To quote the SEPO: “not all agricultural lands are strategic; not all are prime; not all warrant protection.”

Affirm local autonomy with respect to agricultural land reclassification

The governing provision of law – Section 20 of RA 7160 – should be amended to abrogate the percentage limitations on agricultural land reclassification by LGUs, and reform the restrictions imposed under executive or administrative issuances.

CREBA’s development planning experts have determined these limitations and restrictions to be largely unscientific, unsystematic and unresponsive to developmental trends and needs.

Furthermore, contrary to Supreme Court decisions in several cases, some of the pending Bills even provide that reclassification of lands by LGUs shall be subject to the requirements and procedures for conversion – by the DAR.

For decades, the inequities have been a constant source of conflict and controversy. Out of exigency, many LGUs have been forced to largely ignore the law and rules, or otherwise devise extra-legal means – for instance, spot zoning – to release the lands needed for the locality’s developmental needs, often with little regard for long-term impact.

This Chamber holds the view that while local autonomy should be upheld, however, oversight by a single high-level, sectorally agnostic or non-partisan body is essential – to ensure harmonization of local acts with the overall national goals.

That high-level body should NOT be the DAR – which is, after all an agency whose mandate is just agrarian reform, and whose direct stakeholders are only those in the agrarian sector.

Dispense with a legislated ban on agricultural land conversion

Instead, the law should authorize the high-level oversight body to determine which specific areas would be eligible or non-eligible for conversion.

Integral to that enabling provision should be a requirement to use scientifically prepared maps as basis, wherein the geographic boundaries of prime agricultural lands have been properly delimited on the ground – for instance, the soil fertility maps of the Bureau of Soils and Water Management (BSWM).

In other words, only those prime agricultural lands which have already been pre-identified and mapped – based on the factors espoused by the SEPO – should be non-eligible for conversion or reclassification, for as long as they remain prime.

Without a prerequisite boundary delineation or mapping of fertile areas, application of the protective measures – i.e. conversion and reclassification ban or restrictions – will remain susceptible to arbitrariness, anomalies, partisan considerations, battle for turf and political whim.
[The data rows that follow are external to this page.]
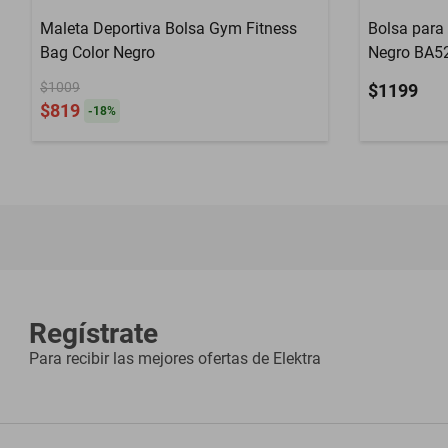
Maleta Deportiva Bolsa Gym Fitness
Bolsa para
Bag Color Negro
Negro BA5
$1009
$1199
$819
-
18
%
Regístrate
Para recibir las mejores ofertas de
Elektra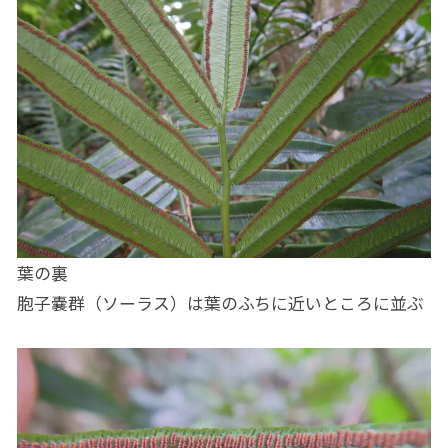
葉の裏
胞子嚢群（ソーラス）は葉のふちに近いところに並ぶ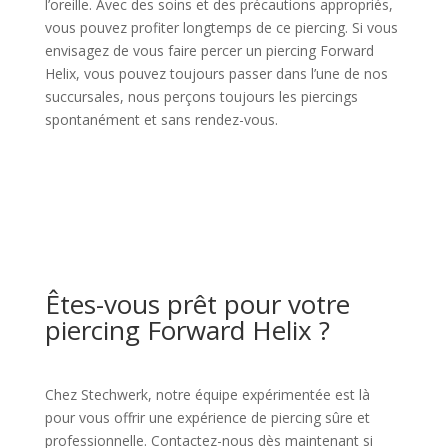
l’oreille. Avec des soins et des précautions appropriés,
vous pouvez profiter longtemps de ce piercing. Si vous
envisagez de vous faire percer un piercing Forward
Helix, vous pouvez toujours passer dans l’une de nos
succursales, nous perçons toujours les piercings
spontanément et sans rendez-vous.
Êtes-vous prêt pour votre
piercing Forward Helix ?
Chez Stechwerk, notre équipe expérimentée est là
pour vous offrir une expérience de piercing sûre et
professionnelle. Contactez-nous dès maintenant si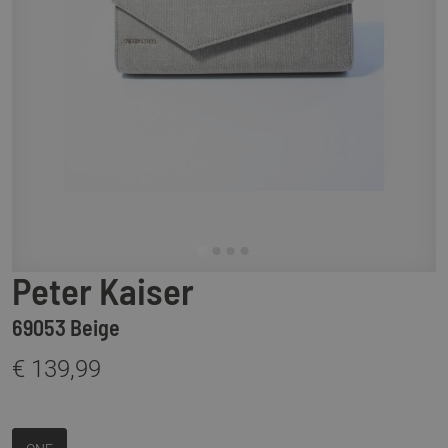
Peter Kaiser
69053 Beige
€ 139,99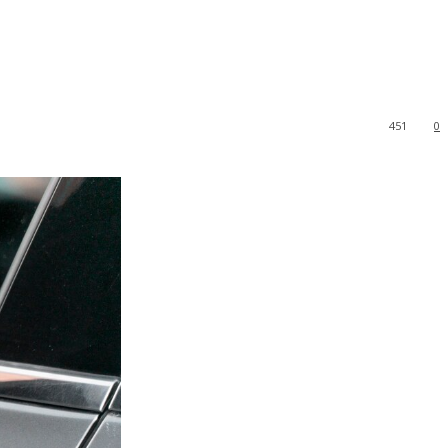
451
0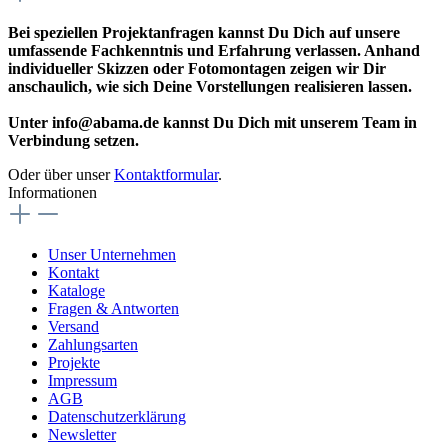
Bei speziellen Projektanfragen kannst Du Dich auf unsere
umfassende Fachkenntnis und Erfahrung verlassen. Anhand
individueller Skizzen oder Fotomontagen zeigen wir Dir
anschaulich, wie sich Deine Vorstellungen realisieren lassen.
Unter info@abama.de kannst Du Dich mit unserem Team in
Verbindung setzen.
Oder über unser
Kontaktformular
.
Informationen
Unser Unternehmen
Kontakt
Kataloge
Fragen & Antworten
Versand
Zahlungsarten
Projekte
Impressum
AGB
Datenschutzerklärung
Newsletter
Furthermore, a land’s CARP status should play no part in determining the land’s eligibility for protection. For, if protection is indeed meant to enhance food security and ecological balance, why should conversion be banned prior to award of the land to CARP beneficiaries, but allowed after the award?
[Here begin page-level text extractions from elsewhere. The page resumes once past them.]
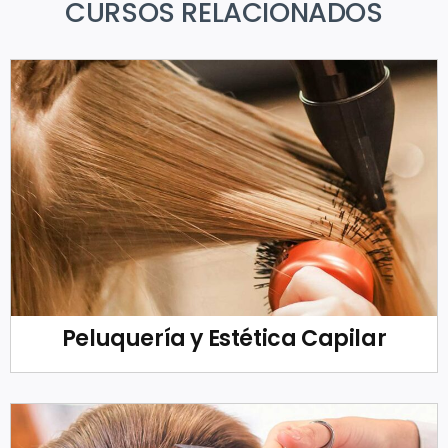
CURSOS RELACIONADOS
Peluquería y Estética Capilar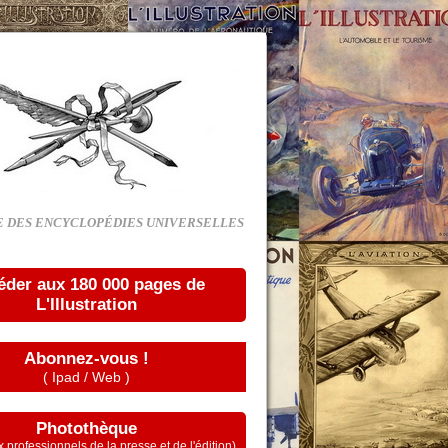
E DES ENCYCLOPÉDIES UNIVERSELLES
éder aux 180 000 pages de
L'Illustration
Abonnez-vous !
( Ipad / Web )
Photothèque
 professionnels de la presse et de l'édition)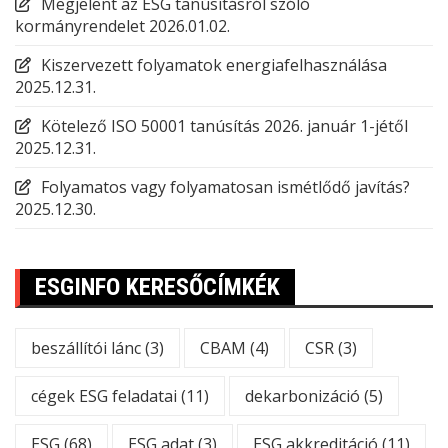
Megjelent az ESG tanúsításról szóló
kormányrendelet
2026.01.02.
Kiszervezett folyamatok energiafelhasználása
2025.12.31.
Kötelező ISO 50001 tanúsítás 2026. január 1-jétől
2025.12.31.
Folyamatos vagy folyamatosan ismétlődő javítás?
2025.12.30.
ESGINFO KERESŐCÍMKÉK
beszállítói lánc
(3)
CBAM
(4)
CSR
(3)
cégek ESG feladatai
(11)
dekarbonizáció
(5)
ESG
(68)
ESG adat
(3)
ESG akkreditáció
(11)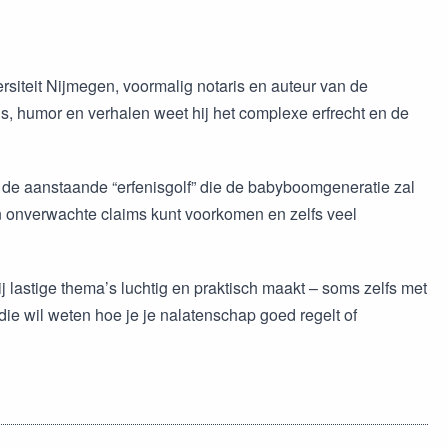
rsiteit Nijmegen, voormalig notaris en auteur van de
is, humor en verhalen weet hij het complexe erfrecht en de
 de aanstaande “erfenisgolf” die de babyboomgeneratie zal
en onverwachte claims kunt voorkomen en zelfs veel
j lastige thema’s luchtig en praktisch maakt – soms zelfs met
e wil weten hoe je je nalatenschap goed regelt of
Provide clear, concrete, specific parameters and conditions

Particularly when scarce, valuable land resources are concerned, it is CREBA’s view that administrative discretion should be limited to the bare minimum to prevent abuse, anomalies and extension of the coverage of the authority beyond the limits set by law.
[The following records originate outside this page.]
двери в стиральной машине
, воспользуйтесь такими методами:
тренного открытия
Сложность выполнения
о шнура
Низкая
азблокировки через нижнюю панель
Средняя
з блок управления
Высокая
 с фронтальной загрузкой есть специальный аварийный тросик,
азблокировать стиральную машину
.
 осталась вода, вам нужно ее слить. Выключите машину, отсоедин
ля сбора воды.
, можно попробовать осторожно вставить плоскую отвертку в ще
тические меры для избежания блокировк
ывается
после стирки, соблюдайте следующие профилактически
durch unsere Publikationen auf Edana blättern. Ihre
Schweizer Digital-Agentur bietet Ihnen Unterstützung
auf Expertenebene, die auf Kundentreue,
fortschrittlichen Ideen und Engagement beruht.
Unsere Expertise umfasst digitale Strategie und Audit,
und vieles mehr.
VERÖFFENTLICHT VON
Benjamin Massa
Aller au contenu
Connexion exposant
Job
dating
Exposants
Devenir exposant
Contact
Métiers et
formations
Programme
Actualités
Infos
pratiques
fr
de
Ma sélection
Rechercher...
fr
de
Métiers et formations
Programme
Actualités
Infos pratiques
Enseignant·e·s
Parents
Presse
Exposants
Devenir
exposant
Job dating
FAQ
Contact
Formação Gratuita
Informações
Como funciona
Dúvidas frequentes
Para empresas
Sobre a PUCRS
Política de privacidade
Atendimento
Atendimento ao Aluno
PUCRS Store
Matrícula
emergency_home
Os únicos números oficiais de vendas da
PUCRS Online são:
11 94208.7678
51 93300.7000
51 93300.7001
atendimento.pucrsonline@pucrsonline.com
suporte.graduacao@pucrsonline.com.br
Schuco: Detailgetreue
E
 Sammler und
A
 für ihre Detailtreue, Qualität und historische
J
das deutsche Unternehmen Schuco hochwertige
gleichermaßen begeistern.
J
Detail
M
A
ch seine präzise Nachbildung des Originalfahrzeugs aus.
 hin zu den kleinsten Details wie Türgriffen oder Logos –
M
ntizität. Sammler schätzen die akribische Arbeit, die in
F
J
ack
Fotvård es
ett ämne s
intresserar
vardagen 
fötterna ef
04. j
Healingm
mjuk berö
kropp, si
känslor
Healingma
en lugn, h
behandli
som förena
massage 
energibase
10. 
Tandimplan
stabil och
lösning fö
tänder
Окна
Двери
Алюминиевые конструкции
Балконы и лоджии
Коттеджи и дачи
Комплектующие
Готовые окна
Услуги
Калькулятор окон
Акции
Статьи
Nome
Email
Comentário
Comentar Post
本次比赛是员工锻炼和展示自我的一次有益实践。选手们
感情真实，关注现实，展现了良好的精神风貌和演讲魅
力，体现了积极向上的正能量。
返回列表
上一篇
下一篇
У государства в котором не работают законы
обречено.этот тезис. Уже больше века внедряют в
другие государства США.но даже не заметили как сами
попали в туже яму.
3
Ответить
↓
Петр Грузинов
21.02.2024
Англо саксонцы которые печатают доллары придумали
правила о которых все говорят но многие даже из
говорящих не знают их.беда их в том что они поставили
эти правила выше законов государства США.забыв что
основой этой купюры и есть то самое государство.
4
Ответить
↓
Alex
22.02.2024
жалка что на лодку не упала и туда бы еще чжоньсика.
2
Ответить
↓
The proposed NLUA is replete with provisions that, taken together, would effectively allow the DAR to assume almost unlimited dominion over all agricultural lands, via its conversion authority.

Insulate implementation against political intervention or interference

As this country has seen over the years, loopholes in the laws have been exploited by administrations and implementing agencies to come up with politically expedient or inequitable policies and rules from which the entire economy has suffered.

Particularly concerning is a governing policy statement in the NLUA Bills to accord “highest priority to the completion of the CARP.” Other provisions with apparently similar intent are innocuously scattered throughout the proposed legislation.

Such statements could be invoked by the executive branch and its implementing agencies as the “legal basis” for all sorts of issuances favoring the agrarian sector at the expense of the rest of the economy.